Per valutare il senso di una misura come il “green pass”, occorre allora capire il tipo di tecnologia di potere all’interno della quale essa funzionerà, sarà innestata. Da questo punto di vista, temo che il “green pass”, più che come dispositivo di esclusione di determinati cittadini dalla vita sociale, finirà per funzionare come uno dei tanti dispositivi che, oggi, sono funzionali ad assicurare un “sapere” – sotto forma di flusso di dati – che consenta di anticipare i comportamenti dei cittadini, in modo da determinarne il futuro. Per un filosofo del diritto, anche questo aspetto è di assoluto interesse. Perché questa tecnologia implica un ripensamento radicale del rapporto tra potere e diritto.

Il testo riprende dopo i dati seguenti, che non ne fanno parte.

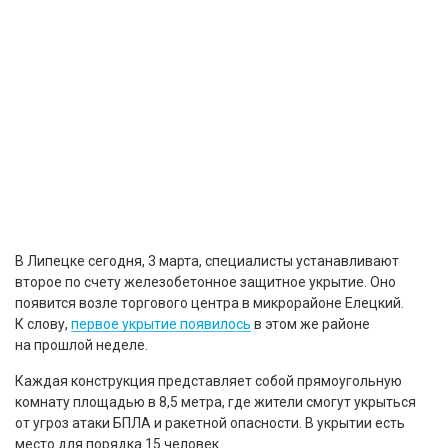
В Липецке сегодня, 3 марта, специалисты устанавливают
второе по счету железобетонное защитное укрытие. Оно
появится возле торгового центра в микрорайоне Елецкий.
К слову,
первое укрытие появилось
в этом же районе
на прошлой неделе.
Каждая конструкция представляет собой прямоугольную
комнату площадью в 8,5 метра, где жители смогут укрыться
от угроз атаки БПЛА и ракетной опасности. В укрытии есть
место для порядка 15 человек.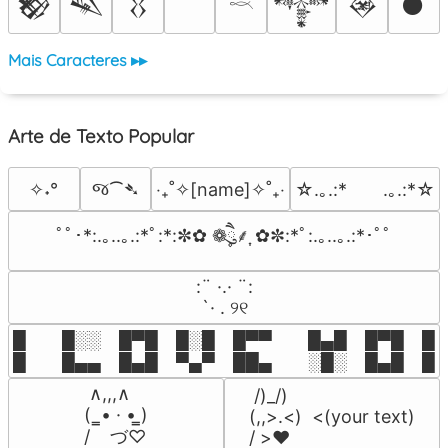
𒆙
𒈑
𒌐
𒀱
𒊲
𒊹
𓎖
Mais Caracteres ▸▸
Arte de Texto Popular
જ⁀➴
✧˖°
‎‧₊˚✧[name]✧˚₊‧
☆.｡.:*　　.｡.:*☆
ﾟﾟ･*:.｡..｡.:*ﾟ:*:✼✿ ❁ཻུ۪۪⸙͎ ✿✼:*ﾟ:.｡..｡.:*･ﾟﾟ
⠀:¨ ·.· ¨:⠀

⠀ `· . ୨୧⠀
█  █░░ █▀█ █░█ █▀▀  █▄█ █▀█ █░█
█  █▄▄ █▄█ ▀▄▀ ██▄  ░█░ █▄█ █▄
 ∧,,,∧

 /)_/)

(  ̳• · • ̳)

(,,>.<)  <(your text)

/    づ♡
/ >❤️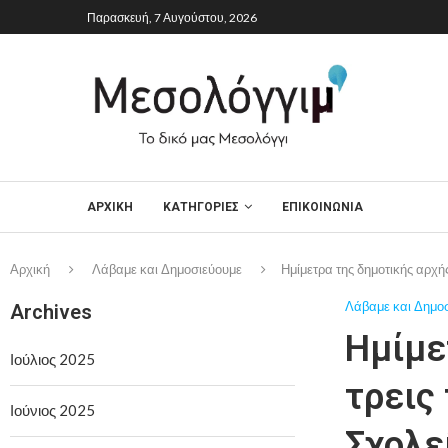
Παρασκευή, 7 Αυγούστου, 2026
ΑΡΧΙΚΉ
ΚΑΤΗΓΟΡΙΕΣ
ΕΠΙΚΟΙΝΩΝΙΑ
Αρχική
Λάβαμε και Δημοσιεύουμε
Ημίμετρα της δημοτικής αρχή
Λάβαμε και Δημο
Archives
Ημίμε
Ιούλιος 2025
τρεις
Ιούνιος 2025
Σχολε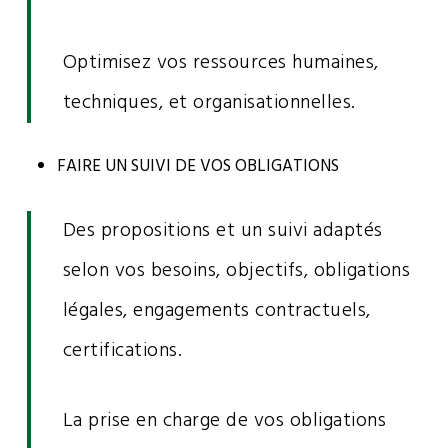
Optimisez vos ressources humaines,
techniques, et organisationnelles.
FAIRE UN SUIVI DE VOS OBLIGATIONS
Des propositions et un suivi adaptés
selon vos besoins, objectifs, obligations
légales, engagements contractuels,
certifications.
La prise en charge de vos obligations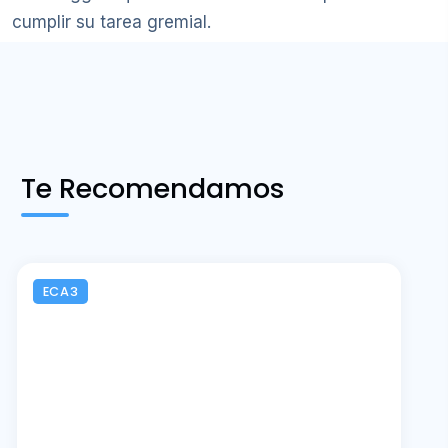
cumplir su tarea gremial.
Te Recomendamos
ECA3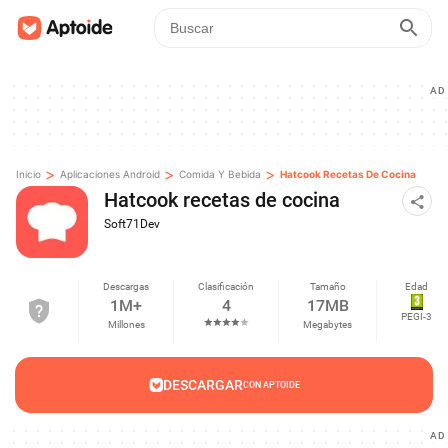
AD
>
>
>
Inicio
Aplicaciones Android
Comida Y Bebida
Hatcook Recetas De Cocina
Hatcook recetas de cocina
Soft71Dev
Descargas
Clasificación
Tamaño
Edad
1M+
4
17MB
PEGI-3
Millones
Megabytes
DESCARGAR
CON APTOIDE
AD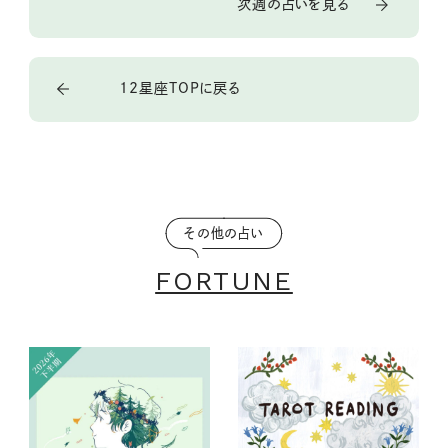
次週の占いを見る
12星座TOPに戻る
その他の占い
FORTUNE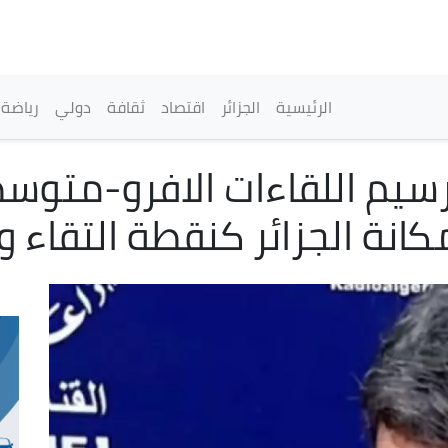
تجاوز
إلى
المحتوى
الرئيسي
القائمة الرئيسية
الرئيسية
الجزائر
اقتصاد
ثقافة
دولي
رياضة
رسيم اللقاءات الافرو-متو
نة الجزائر كنقطة التقاء و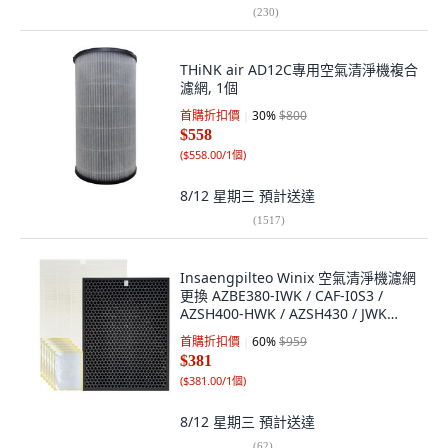
(
230
)
THiNK air AD12C專用空氣清淨機複合
濾網, 1個
首購折扣價
30
%
$800
$558
(
$558.00/1個
)
8/12 星期三
預計送達
(
1517
)
Insaengpilteo Winix 空氣清淨機濾網
更換 AZBE380-IWK / CAF-I0S3 /
AZSH400-HWK / AZSH430 / JWK
Zero 2.0 套組, 單一商品
首購折扣價
60
%
$959
$381
(
$381.00/1個
)
8/12 星期三
預計送達
(
62
)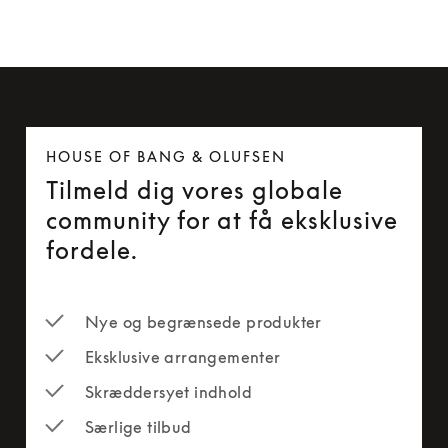
HOUSE OF BANG & OLUFSEN
Tilmeld dig vores globale
community for at få eksklusive
fordele.
Nye og begrænsede produkter
Eksklusive arrangementer
Skræddersyet indhold
Særlige tilbud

Le norme giuridiche sono state, tradizionalmente, il mezzo attraverso cui il potere ha agito per costringere, spingere, influenzare gli individui ad adottare certi comportamenti. Quale sia la funzione che esse svolgeranno, però, nel momento in cui il potere cessa di agire cercando di determinare-influenzare la condotta, resta da capire.